The ip nat command is broken down as follows:
inside: indicates that packets received on the inside (private) interface will be translated
list 1: specifies that access list 1 will be used to determine which private IP addresses will be translated
interface serial 0: specifies that NAT will translate private IP addresses into the IP address of the serial 0
interface
overload: allows NAT to reuse the IP address of the serial interface for all private IP addresses, providing
them simultaneous access to the Internet
The correct wildcard mask is critical to ensuring that the access list allows translation of all LAN devices. For
example, if the private LAN used the 192.168.9.0/24 network and 167 devices were present in the network, the
correct wildcard mask would be 0.0.0.255. If you used an incorrect wildcard mask, such as 0.0.0.3, only the
192.168.9.0/30 network would be allowed translation (only the IP addresses 192.18.9.1 and 192.168.19.2.) Of
the 167 devices, 165 would not receive translation.
The overload keyword is required in this configuration, since there are more private IP addresses (62) than
there are public IP addresses (one). Overload activates NAT overloading, often called Port Address Translation
(PAT), and assigns each private IP address a unique, dynamic source port in router memory to track
connections. If the overload keyword were not included in the NAT configuration, only one private host could
access the Internet at a time.
An alternate solution would involve the creation of a pool of public IP addresses on the NAT router, and
applying the access control list to the NAT pool:
Router(config)# ip nat pool NATPOOL 201.52.4.17 201.52.4.22 netmask 255.255.255.248
Router(config)# ip nat inside source list 1 pool NATPOOL overload
The first command creates a NAT pool with six public IP addresses on subnet 201.52.4.16/29, which will be
used for translation. The second command then ties access list 1 to the NAT pool, and specifies overload so
that the six public addresses can be reused as often as necessary, allowing all of the private IP addresses
simultaneous Internet access.
In both of these examples, dynamic mapping is used. Without dynamic mapping, it is not possible for
computers from outside the network to establish a connection with computers inside the network unless a static
mapping between the private IP address and the public IP address is established on the NAT device.
A common alternative approach is to use public IP addresses in the DMZ rather than private IP addresses, and
to place any computers than must be accessed from outside the network in the DMZ. In this case, NAT is not
required between the DMZ devices and the Internet.
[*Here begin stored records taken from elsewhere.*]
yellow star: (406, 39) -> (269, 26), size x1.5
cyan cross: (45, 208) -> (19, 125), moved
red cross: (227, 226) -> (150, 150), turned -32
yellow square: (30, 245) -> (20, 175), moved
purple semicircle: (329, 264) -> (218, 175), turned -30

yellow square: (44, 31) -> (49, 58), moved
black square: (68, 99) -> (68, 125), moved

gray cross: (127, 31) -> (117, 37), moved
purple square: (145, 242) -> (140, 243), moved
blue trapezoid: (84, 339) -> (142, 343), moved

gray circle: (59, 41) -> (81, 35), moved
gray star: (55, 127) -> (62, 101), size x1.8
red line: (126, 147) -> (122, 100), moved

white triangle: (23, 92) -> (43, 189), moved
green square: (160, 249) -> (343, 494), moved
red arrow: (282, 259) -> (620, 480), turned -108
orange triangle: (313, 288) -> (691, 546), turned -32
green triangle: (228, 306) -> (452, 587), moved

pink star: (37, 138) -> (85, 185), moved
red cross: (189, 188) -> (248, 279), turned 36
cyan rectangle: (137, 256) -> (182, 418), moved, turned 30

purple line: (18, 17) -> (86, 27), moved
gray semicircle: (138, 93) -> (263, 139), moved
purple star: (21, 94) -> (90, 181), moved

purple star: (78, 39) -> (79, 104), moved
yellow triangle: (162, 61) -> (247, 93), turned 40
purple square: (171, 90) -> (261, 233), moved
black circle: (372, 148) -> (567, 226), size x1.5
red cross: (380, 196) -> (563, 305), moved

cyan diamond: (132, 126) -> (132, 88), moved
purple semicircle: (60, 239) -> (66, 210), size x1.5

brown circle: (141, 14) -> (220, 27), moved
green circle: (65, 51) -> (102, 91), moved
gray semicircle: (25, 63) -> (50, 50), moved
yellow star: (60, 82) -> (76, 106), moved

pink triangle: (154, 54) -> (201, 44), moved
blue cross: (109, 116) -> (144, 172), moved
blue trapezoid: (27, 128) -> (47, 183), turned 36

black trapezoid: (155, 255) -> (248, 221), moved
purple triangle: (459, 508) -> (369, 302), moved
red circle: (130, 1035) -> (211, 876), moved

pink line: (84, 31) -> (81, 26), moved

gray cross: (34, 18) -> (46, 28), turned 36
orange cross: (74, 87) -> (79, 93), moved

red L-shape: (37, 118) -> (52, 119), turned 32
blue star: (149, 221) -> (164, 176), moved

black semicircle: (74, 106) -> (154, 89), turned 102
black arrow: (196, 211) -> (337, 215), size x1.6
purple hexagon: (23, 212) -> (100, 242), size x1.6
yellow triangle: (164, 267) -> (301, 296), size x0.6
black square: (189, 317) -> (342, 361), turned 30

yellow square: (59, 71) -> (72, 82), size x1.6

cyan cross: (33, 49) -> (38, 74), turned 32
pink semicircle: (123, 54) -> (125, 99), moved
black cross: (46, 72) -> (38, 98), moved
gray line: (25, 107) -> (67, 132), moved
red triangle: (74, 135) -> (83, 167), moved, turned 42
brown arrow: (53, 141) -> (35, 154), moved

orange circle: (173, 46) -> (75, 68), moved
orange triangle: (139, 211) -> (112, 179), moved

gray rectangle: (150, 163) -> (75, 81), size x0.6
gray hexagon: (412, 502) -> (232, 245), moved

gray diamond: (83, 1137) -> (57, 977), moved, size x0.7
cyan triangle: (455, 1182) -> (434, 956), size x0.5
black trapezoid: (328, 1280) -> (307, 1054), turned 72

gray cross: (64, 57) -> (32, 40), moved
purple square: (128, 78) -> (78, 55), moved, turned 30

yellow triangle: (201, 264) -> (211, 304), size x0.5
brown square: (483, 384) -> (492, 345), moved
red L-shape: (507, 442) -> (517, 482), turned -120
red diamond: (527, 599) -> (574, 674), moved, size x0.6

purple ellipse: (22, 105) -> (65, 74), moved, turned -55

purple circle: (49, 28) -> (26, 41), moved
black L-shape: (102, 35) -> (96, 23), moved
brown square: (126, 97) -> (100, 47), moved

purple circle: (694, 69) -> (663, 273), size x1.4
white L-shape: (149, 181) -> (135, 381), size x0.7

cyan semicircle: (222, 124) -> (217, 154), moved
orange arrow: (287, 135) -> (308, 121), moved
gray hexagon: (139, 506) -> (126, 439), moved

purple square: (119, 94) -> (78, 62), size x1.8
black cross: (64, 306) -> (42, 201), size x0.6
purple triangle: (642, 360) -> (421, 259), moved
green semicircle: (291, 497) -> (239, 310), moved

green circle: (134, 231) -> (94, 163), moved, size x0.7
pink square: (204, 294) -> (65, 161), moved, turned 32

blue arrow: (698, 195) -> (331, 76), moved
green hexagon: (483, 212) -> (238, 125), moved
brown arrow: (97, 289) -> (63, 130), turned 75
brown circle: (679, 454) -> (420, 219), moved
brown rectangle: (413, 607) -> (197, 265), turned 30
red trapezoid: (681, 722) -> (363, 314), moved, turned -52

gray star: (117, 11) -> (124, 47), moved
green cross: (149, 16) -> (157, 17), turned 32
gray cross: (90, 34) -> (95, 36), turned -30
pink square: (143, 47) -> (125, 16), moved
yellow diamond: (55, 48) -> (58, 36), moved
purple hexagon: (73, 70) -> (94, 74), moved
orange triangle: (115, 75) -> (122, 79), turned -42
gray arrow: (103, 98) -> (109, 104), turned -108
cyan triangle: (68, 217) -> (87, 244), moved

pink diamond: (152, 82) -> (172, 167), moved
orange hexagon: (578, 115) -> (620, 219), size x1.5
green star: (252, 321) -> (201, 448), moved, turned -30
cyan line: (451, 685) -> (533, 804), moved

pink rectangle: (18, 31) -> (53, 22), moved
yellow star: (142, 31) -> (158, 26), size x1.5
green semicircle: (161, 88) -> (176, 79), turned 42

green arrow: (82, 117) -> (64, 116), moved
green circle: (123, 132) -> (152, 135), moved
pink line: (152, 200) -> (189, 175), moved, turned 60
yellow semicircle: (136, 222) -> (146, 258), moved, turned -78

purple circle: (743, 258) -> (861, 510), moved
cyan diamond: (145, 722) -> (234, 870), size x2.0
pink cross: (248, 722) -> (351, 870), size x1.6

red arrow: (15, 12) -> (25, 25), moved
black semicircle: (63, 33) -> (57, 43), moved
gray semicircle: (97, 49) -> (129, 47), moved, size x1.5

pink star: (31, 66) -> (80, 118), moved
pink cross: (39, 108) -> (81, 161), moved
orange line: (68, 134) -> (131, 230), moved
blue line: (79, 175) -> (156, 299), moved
Even if public IP addresses are used in the DMZ, if the
addresses undergo NAT translation, connections from outside the network will not be possible.
When NAT is used to translate a public IP address (or addresses) to private IP addresses, the NAT process is
ONLY implemented on the router that connects the network to the Internet. This is because private IP
addresses are not routable to the Internet, and translation must occur where the network connects to the
Internet.The following command sets are incorrect because they both involve the creation of a NAT pool:
Router(config)# ip nat pool POOLNAME 10.4.3.64 /26
Router(config)# interface s0
Router(config-if)# ip nat inside source 1 pool POOLNAME overload
and
Router(config)# access-list 1 permit 10.4.3.64 0.0.0.127
Router(config)# interface s0/0
Router(config-if)# ip nat source list 1 pool POOLNAME overload
The scenario states you must use the IP address of the serial interface as the public address. Also, the ip nat
inside source command is configured in global configuration mode, not interface configuration mode. Finally,
access control lists require inverse masks (such as 0.0.0.63). CIDR notation (as in POOLNAME 10.4.3.64 /26)
is not allowed.
The following command set is incorrect because access control lists require inverse masks (such as 0.0.0.63)
and CIDR notation (/26) is not allowed:
Router(config)# access-list 1 permit 10.4.3.64 /26
Router(config)# ip nat inside source list 1 interface serial 0
Also, the ip nat inside source command is configured in global configuration mode, not interface configuration
mode.
Objective:
Infrastructure Services
Sub-Objective:
Configure, verify, and troubleshoot inside source NAT